1

I had a task to split a string by a two chars groups.

So '031745'[03,17,45]

I took the regex approach and successfully managed to do it via: 

'031745'.split(/(?=(?:..)+$)/);

// result: ["03", "17", "45"]

I'm aware of what's going on here: We are trying to split by invisible location which has subsequent groups of 2 chars, repeatedly.

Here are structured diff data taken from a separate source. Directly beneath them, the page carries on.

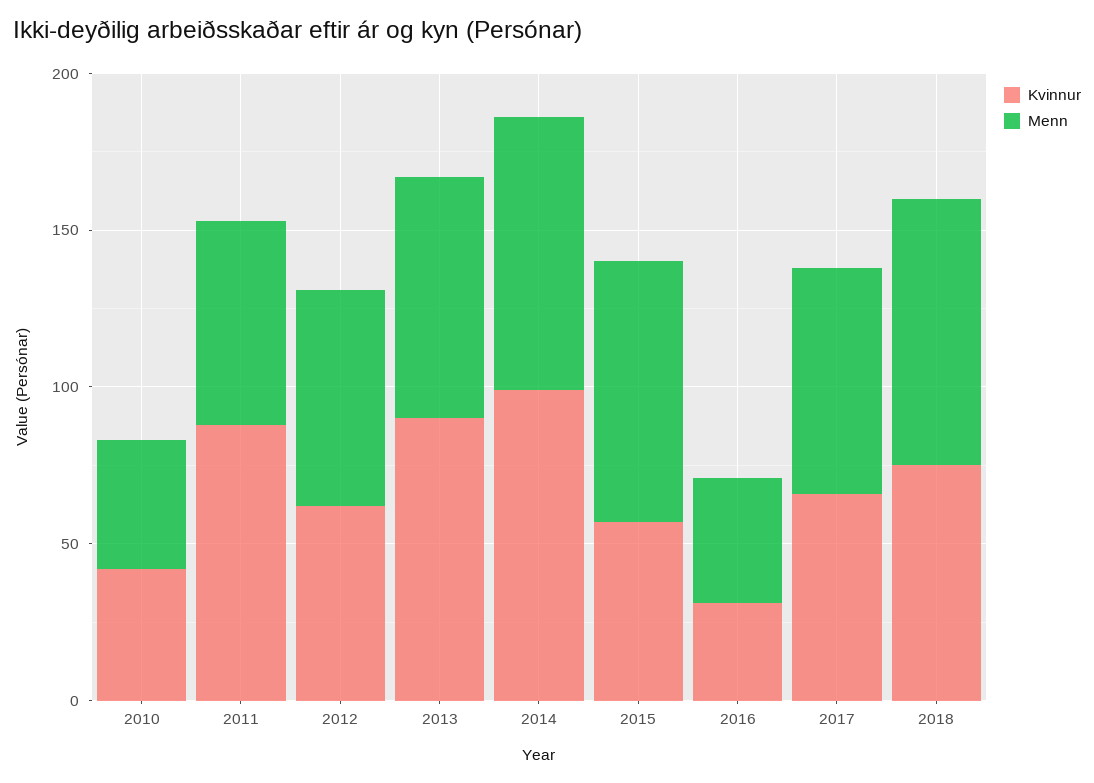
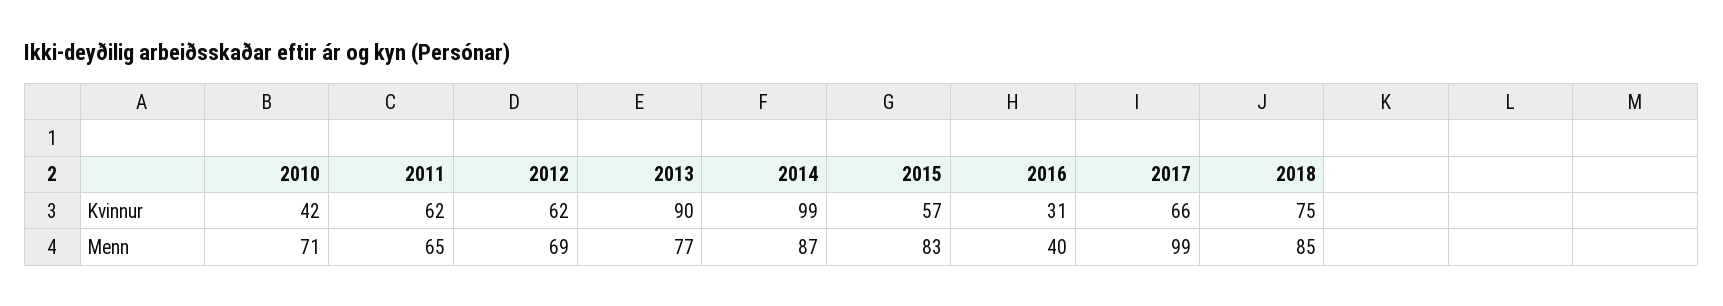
  {
    "Kvinnur": {
      "2010": 42,
-     "2011": 90,
+     "2011": 62,
      "2012": 62,
      "2013": 90,
      "2014": 99,
      "2015": 57,
      "2016": 31,
      "2017": 66,
      "2018": 75
    },
    "Menn": {
-     "2010": 40,
+     "2010": 71,
      "2011": 65,
      "2012": 69,
      "2013": 77,
      "2014": 87,
      "2015": 83,
      "2016": 40,
-     "2017": 70,
+     "2017": 99,
      "2018": 85
    }
  }

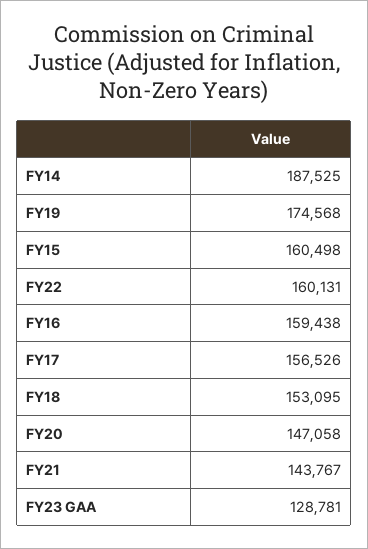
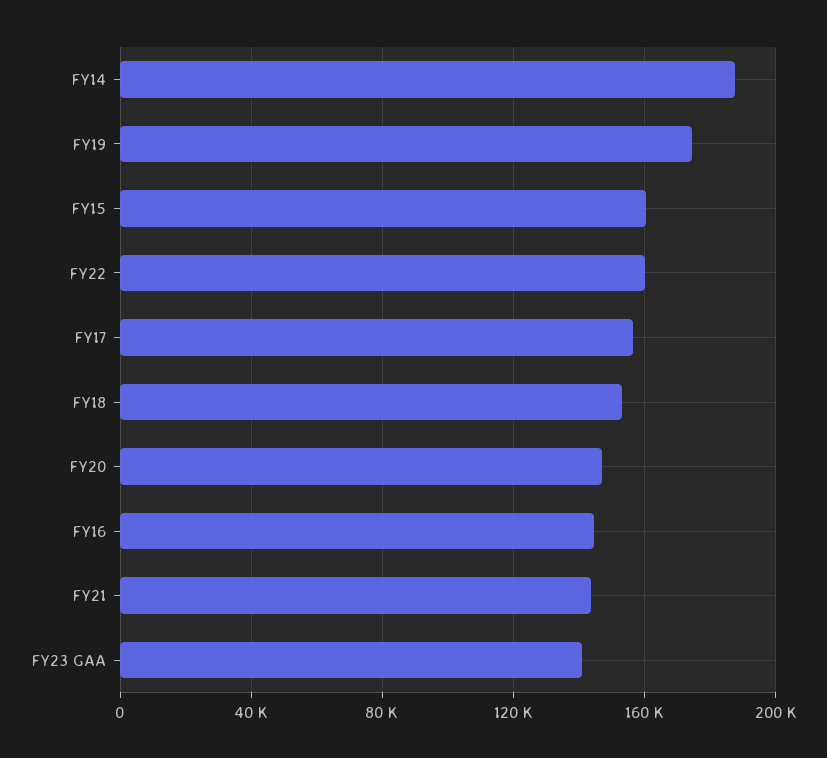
  {
    "FY14": 187525,
    "FY19": 174568,
    "FY15": 160498,
    "FY22": 160131,
-   "FY16": 159438,
+   "FY16": 145000,
    "FY17": 156526,
    "FY18": 153095,
    "FY20": 147058,
    "FY21": 143767,
-   "FY23 GAA": 128781
+   "FY23 GAA": 140000
  }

But there are two things which I find hard to explain:

1.

  • If I remove the end char $, I get this result: 

    '031745'.split(/(?=(?:..)+)/);
// result: ["0", "3", "1", "7", "45"]`

    Why does removing $ affects the result? After all, we're just looking for repeated - non-overlapped two chars.

2.

  • Why does changing the inner group to a non-captured-group, causing to yield a different result:

    '031745'.split(/(?=(..)$)/);
// result: ["0317", "45", "45"]

    AFAIK - captured groups are for back reference and for capturing a group. After all - it's still a group of two chars being repeated, so what makes (..) behaves differently than (?:..) in this particular case?

nb, I know there are other approaches but still I want to stay with Regex - learning purpose.

Martin Schneider
  • 14,263
  • 7
  • 55
  • 58
Royi Namir
  • 144,742
  • 138
  • 468
  • 792
  • sometimes `match` is shorter: `'031745'.match(/../g)`. – Nina Scholz Oct 11 '18 at 06:59
  • @NinaScholz Yes. indeed. it's just that splitting by regex is also an option , and I got hit by it - twice! and I don't like to get hit without knowing why. – Royi Namir Oct 11 '18 at 07:02
  • the end sign is necessary to prevent splitting each character, because only the last two gets treated together. for all previous characters, the grouping of two is not visible for the regex. (taht makes matching easier, because of the defined length of the group). – Nina Scholz Oct 11 '18 at 07:05
  • @wiktor ... Oh come on - do you really think that the dup for `$` is the same ? I perfectly know what `$` means. Read the dup answer and tell me if it helps in this^ case of split. – Royi Namir Oct 11 '18 at 07:09
  • These are basic regex issues, both are covered in the attached links. – Wiktor Stribiżew Oct 11 '18 at 07:13
  • 1
    @WiktorStribiżew I agree that those are basic operators. but in this situation I've found it hard to explain how come `$` ( the end char) affects the result. No need to downvote becuase of a different opinion. There is nothing wrong with the question as a question. – Royi Namir Oct 11 '18 at 07:23
  • 1
    @WiktorStribiżew if you look [at this](https://i.imgur.com/qGOFen3.jpg) you will see that i'm pretty know what those operators do. Saying that you _think_ i'm asking "a tutorial question" is rude. Just that it's a simple answer to you , doesn't mean it's a simple answer for me. You can't say to other people that their questions are tutorial level just becuase it's easy for you. This is not the SO spirit. – Royi Namir Oct 11 '18 at 07:35

1 Answers1

2

Why does removing $ affects the result ?

The $ ensures that the end of the string occurs after some number of repetitions of two characters. Otherwise, the locations that are split on will be any location after which there are at least two characters - which is every location (except just before the end of the string). So, the $ is required to chunk the string properly. When there are an odd number of characters between some position and the end of the string, you want the regex to fail, so that (for example) characters 0 and 1 are not split apart, and characters 2 and 3 are not split apart, and so on.

Why does changing the inner group to a non-captured-group , causing to yield a different result

When you use a capture group inside of split, whatever is captured will be included in the resulting array as an additional item, in addition to the part of the string that is split before and after. For example:

console.log('foobar'.split(/(bar)/));

Here, the string is split on bar. Without a capturing group, it would result in ['foo', '']:

console.log('foobar'.split(/(?:bar)/));

But because bar was captured, it's added in between. The same thing is occuring in your

'031745'.split(/(?=(..)$)/);

Because the final 45 is captured, it gets included in the result due to being in a capture group, but because the 45 is inside a lookahead, it hasn't been consumed in the split. So, the 45 is included in the result again due to the string being split at the location between 0317 and 45.

[
  "0317", // Initial portion of the string
  "45", // Captured group
  "45" // Final portion of the string
]
CertainPerformance
  • 356,069
  • 52
  • 309
  • 320